Description of the task:
Pick every line from the data that holds the word "employees".

Information supplied:
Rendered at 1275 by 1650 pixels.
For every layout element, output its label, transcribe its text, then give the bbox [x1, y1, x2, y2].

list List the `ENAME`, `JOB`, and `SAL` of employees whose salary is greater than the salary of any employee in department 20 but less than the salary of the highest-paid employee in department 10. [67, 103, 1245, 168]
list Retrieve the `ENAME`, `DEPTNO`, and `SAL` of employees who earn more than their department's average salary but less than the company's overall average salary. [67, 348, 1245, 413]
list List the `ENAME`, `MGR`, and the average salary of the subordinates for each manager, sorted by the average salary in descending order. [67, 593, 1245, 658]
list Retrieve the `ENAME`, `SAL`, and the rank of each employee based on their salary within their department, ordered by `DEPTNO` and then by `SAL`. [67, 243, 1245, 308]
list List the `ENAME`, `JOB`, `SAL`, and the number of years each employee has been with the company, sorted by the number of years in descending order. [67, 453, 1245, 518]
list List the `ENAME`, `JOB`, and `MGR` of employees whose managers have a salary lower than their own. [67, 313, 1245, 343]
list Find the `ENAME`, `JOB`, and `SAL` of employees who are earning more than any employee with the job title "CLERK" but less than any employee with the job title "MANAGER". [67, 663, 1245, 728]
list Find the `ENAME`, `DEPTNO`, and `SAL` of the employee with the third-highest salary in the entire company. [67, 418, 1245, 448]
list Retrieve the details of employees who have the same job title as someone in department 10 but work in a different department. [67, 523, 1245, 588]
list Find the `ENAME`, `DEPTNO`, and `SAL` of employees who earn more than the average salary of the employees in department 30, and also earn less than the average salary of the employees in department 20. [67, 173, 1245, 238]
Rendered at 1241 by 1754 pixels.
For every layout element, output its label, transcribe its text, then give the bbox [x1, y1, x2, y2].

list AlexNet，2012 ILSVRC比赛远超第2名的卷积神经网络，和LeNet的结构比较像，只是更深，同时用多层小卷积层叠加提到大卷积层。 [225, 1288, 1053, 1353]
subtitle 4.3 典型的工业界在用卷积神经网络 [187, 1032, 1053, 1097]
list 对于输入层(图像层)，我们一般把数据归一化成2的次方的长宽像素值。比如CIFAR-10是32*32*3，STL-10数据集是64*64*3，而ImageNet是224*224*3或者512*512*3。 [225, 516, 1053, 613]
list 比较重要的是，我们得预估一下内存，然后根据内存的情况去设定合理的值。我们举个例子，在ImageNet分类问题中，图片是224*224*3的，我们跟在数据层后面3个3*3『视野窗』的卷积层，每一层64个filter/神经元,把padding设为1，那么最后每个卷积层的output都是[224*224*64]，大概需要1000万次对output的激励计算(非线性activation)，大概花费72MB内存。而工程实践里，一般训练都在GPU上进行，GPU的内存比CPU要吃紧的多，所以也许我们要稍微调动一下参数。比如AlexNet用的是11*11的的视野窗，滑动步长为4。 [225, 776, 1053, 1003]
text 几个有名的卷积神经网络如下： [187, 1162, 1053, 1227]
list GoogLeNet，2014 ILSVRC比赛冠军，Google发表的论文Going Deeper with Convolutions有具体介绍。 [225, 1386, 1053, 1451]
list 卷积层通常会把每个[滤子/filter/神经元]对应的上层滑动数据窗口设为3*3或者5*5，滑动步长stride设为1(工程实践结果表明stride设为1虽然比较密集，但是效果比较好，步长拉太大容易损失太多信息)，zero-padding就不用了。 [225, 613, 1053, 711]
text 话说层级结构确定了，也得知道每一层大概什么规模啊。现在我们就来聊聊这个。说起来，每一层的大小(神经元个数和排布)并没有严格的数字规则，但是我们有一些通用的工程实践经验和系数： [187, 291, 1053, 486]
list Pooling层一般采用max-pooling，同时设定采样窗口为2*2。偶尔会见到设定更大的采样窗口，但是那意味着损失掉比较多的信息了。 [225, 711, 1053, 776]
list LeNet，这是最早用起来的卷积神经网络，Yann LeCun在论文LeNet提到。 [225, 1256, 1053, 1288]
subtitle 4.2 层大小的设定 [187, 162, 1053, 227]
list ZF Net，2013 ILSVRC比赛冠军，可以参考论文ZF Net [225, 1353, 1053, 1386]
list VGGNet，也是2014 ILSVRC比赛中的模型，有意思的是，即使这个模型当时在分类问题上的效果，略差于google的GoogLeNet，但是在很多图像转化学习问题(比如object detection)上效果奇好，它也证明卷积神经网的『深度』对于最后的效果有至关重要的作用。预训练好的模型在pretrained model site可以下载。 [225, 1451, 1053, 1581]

Expected answer:
list List the `ENAME`, `JOB`, and `SAL` of employees whose salary is greater than the salary of any employee in department 20 but less than the salary of the highest-paid employee in department 10. [67, 103, 1245, 168]
list Retrieve the `ENAME`, `DEPTNO`, and `SAL` of employees who earn more than their department's average salary but less than the company's overall average salary. [67, 348, 1245, 413]
list List the `ENAME`, `JOB`, and `MGR` of employees whose managers have a salary lower than their own. [67, 313, 1245, 343]
list Find the `ENAME`, `JOB`, and `SAL` of employees who are earning more than any employee with the job title "CLERK" but less than any employee with the job title "MANAGER". [67, 663, 1245, 728]
list Retrieve the details of employees who have the same job title as someone in department 10 but work in a different department. [67, 523, 1245, 588]
list Find the `ENAME`, `DEPTNO`, and `SAL` of employees who earn more than the average salary of the employees in department 30, and also earn less than the average salary of the employees in department 20. [67, 173, 1245, 238]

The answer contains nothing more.